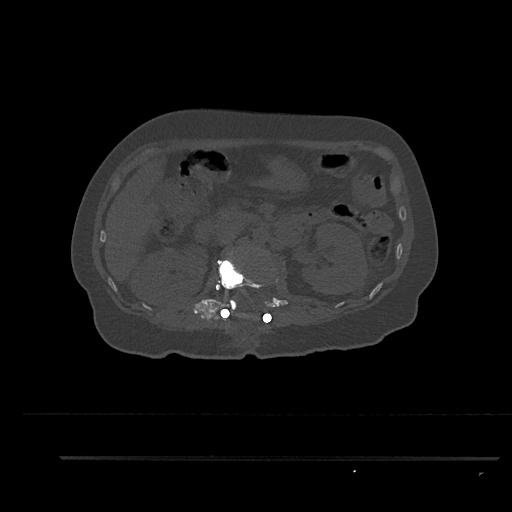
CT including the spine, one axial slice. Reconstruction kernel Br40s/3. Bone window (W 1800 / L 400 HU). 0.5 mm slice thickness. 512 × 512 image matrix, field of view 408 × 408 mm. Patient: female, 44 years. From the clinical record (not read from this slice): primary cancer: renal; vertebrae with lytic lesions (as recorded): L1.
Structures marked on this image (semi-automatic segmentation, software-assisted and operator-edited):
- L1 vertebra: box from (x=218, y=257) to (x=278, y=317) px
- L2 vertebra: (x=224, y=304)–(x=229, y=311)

--------

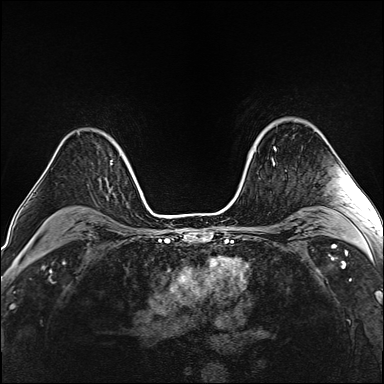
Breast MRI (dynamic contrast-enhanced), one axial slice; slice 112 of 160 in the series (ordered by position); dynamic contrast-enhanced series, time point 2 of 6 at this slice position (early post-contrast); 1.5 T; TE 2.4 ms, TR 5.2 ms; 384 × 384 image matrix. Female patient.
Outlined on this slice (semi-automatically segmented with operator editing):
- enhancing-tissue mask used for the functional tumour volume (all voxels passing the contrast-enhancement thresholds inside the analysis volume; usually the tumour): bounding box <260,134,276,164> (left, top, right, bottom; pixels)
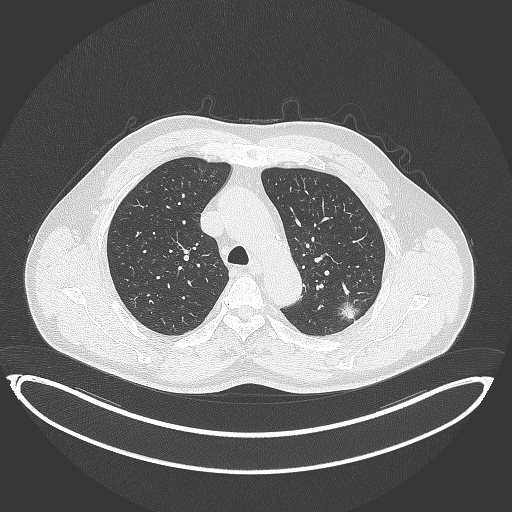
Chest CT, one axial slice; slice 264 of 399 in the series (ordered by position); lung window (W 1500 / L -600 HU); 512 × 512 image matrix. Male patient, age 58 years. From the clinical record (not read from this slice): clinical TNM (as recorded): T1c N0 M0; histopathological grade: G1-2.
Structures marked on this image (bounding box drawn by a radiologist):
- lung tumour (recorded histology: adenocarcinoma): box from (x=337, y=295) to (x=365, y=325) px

--------

* _WHAT THE EXERCISE ASKS_
Reproduce exactly the lines of the data above that run from the line with "- enhancing-tissue mask" down to the line with "- lung tumour", both ends included. Pictures do not belong in the copy.

* _EXERCISE RESULT_
- enhancing-tissue mask used for the functional tumour volume (all voxels passing the contrast-enhancement thresholds inside the analysis volume; usually the tumour): bounding box <260,134,276,164> (left, top, right, bottom; pixels)
Chest CT, one axial slice; slice 264 of 399 in the series (ordered by position); lung window (W 1500 / L -600 HU); 512 × 512 image matrix. Male patient, age 58 years. From the clinical record (not read from this slice): clinical TNM (as recorded): T1c N0 M0; histopathological grade: G1-2.
Structures marked on this image (bounding box drawn by a radiologist):
- lung tumour (recorded histology: adenocarcinoma): box from (x=337, y=295) to (x=365, y=325) px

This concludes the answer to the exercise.